In my own work, I realize that I am also guilty of this expunction of men. Next to nearly every woman with fistula, there is a concerned father, a supportive brother, and often, a loving husband. These men struggle to keep themselves and their families healthy in a context of crippling poverty and countless unmet needs. They struggle to understand a mysterious illness, to make fair and ethical decisions, and make ends-meet. But these men disappear behind the stories of women’s strength, suffering, and solidarity.
As a recent TED talk discusses (http://ed.ted.com/lessons/leslie-dodson-don-t-misrepresent-africa), the development industry pivots around the image of the Madonna and child. There is no room for men. In Western engagement with sub-Saharan Africa, there is a strict gender divide: suffering and victimhood belong to women while perpetration and barbarity belong to men. Western anger and indignation is channeled to African men, while Western compassion to women and girls.
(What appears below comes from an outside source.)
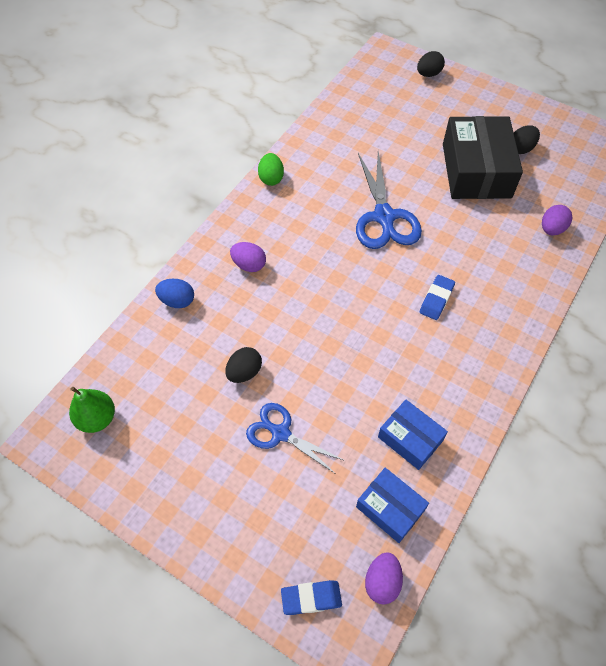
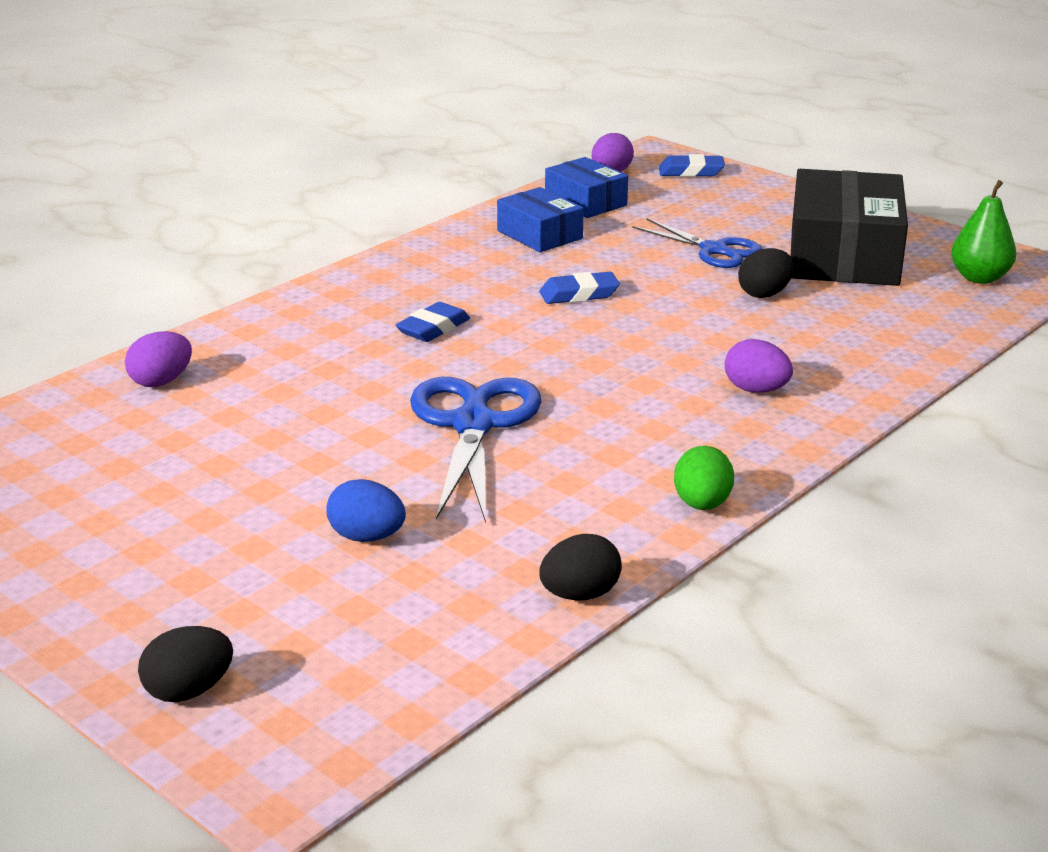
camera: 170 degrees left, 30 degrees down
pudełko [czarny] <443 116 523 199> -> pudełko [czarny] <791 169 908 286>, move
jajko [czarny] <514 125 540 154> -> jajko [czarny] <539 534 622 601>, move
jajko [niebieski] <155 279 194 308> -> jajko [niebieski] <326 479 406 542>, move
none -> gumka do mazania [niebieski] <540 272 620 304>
Girl’s education. Girl’s business skills. Women’s health. Women’s hygiene. There are real consequences to forgetting men and boys. While the “focus on women” aims to empower women, it may in fact strip women of agency and reify notions of gender, buttressing claims which naturalize women’s place in the home and as caretaker while reinforcing notions of men as deadbeat dads and cruel husbands. While the focus on only half the population serves fundraising purposes (as Western audiences infrequently respond to nuance – one is either a victim or a victimizer), these programs overlook that families, communities, marriages, and businesses do not operate in the absence of half their members.
It is hard to critique development agendas which aim to increase the power and status of women in places largely defined by male dominance. Still, by painting African women as the victims of African men, we overlook the real victimizer which is blind to sex or gender: poverty and systemic inequalities.